Concebidos tan antagónicos ¿qué podría uno amar y cuidar del afuera? ¿Cómo podría existir fluidez y armonía entre el adentro y el afuera?

• El ser de adentro y el ser de afuera

Quien se atrinchera en algún adentro para huir de un afuera que lo intimida está solo y aislado; es alguien acechado que cree no poder salir airoso de los riesgos. Prefiere percibir el mundo a través de otros, su visión de lo externo no es directa y personal sino mediada y deformada. Sus ventanas son los medios de comunicación, su conocimiento se reduce a los fragmentos de mundo que ve cuando cumple sus diversos roles.

El ser que es sobre todo en el adentro reduce el mundo, las personas, las opiniones y los afectos.
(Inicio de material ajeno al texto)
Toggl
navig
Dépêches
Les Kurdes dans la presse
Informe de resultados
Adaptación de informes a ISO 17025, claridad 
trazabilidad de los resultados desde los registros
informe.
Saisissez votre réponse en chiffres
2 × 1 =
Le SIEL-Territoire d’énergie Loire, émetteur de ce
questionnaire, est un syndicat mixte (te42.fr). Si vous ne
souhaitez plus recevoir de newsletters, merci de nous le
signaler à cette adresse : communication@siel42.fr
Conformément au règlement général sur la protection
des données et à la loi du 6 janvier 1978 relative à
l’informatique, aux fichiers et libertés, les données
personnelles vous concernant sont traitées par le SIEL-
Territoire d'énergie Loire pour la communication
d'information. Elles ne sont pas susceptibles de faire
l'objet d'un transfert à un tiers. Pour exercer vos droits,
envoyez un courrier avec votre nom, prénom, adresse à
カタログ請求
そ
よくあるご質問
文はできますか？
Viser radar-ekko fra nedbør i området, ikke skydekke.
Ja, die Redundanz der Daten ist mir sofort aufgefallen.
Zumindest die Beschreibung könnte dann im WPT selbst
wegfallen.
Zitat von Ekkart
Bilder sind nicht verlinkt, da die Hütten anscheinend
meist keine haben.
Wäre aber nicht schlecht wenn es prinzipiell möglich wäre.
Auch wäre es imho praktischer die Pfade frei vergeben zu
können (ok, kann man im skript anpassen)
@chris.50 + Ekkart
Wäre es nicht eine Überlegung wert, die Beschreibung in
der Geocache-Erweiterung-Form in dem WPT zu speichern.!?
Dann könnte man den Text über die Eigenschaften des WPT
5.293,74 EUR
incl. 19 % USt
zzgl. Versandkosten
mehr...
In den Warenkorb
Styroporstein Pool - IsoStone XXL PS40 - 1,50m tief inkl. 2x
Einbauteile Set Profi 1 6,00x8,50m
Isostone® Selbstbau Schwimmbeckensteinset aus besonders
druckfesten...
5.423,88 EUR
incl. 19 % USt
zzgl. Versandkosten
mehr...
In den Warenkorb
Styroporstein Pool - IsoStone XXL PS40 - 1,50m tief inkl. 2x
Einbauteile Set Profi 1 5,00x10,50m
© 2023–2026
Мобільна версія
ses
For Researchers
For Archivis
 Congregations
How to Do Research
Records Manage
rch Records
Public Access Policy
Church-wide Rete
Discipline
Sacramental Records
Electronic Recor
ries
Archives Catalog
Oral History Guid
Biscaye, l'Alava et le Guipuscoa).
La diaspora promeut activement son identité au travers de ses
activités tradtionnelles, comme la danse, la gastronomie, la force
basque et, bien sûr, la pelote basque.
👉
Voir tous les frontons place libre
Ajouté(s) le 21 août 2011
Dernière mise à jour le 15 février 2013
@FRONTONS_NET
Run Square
Escoge lo familiar, lo rutinario y lo controlable. Lo cual no implica que quien vive sobre todo afuera sea la antípoda y esté en conflicto con una realidad con la cual tiene un contacto directo, que busque entender las causas de la situación en la cuál debe actuar, que quiera incidir, alterar o enmendar o que se sienta involucrado con algunos elementos de su exterioridad. El afuera puede

ser el territorio de los expulsados de su adentro, de los que no soportan su propia compañía.

Podría afirmarse que el equilibrio está en fluir entre el adentro y el afuera, ser simultánea y armónicamente transeúnte y ciudadano, creación de si mismo y decantación de circunstancias sociales y culturales. Siendo antagónicos estos territorios son complementarios pero el miedo los separa, la desconfianza los convierte en extraños y antagonistas y, en esa medida, nos mutila y nos rompe. Recluirse por temor es tan insano como deambular para siempre. Ni el eterno caminante ni el encarcelado construyen su vida. Aunque quizás ese es un prejuicio. Es posible que esas sean novedosas formas de asumir este fragmento histórico de confusión y movilidad, el comienzo de una nueva relación entre el habitante y la ciudad, el ciudadano y lo urbano, el individuo y la sociedad.

Pero, de ser así, ¿qué será de las ciudades? ¿Tantos siglos de esfuerzo y creación para llegar al espacio vacío y desnudo que imaginó Bradbury en las Ciudades Marcianas?

Esos –la reclusión y la trashumancia- son un estado y una búsqueda de orden existencial que de extenderse terminarían con el sentido colectivo y político de la vida. Detrás de esas formas de relacionarse con la realidad hay, no sólo una negación de la vida urbana, sino una idea ingenua: escoger lo privado por sobre lo público, concentrase en una individualidad aislada y pequeña y pretender que así se cualifica la existencia. Pero también es desconocer qué significa ciudadanía o donde limitan lo colectivo y lo individual.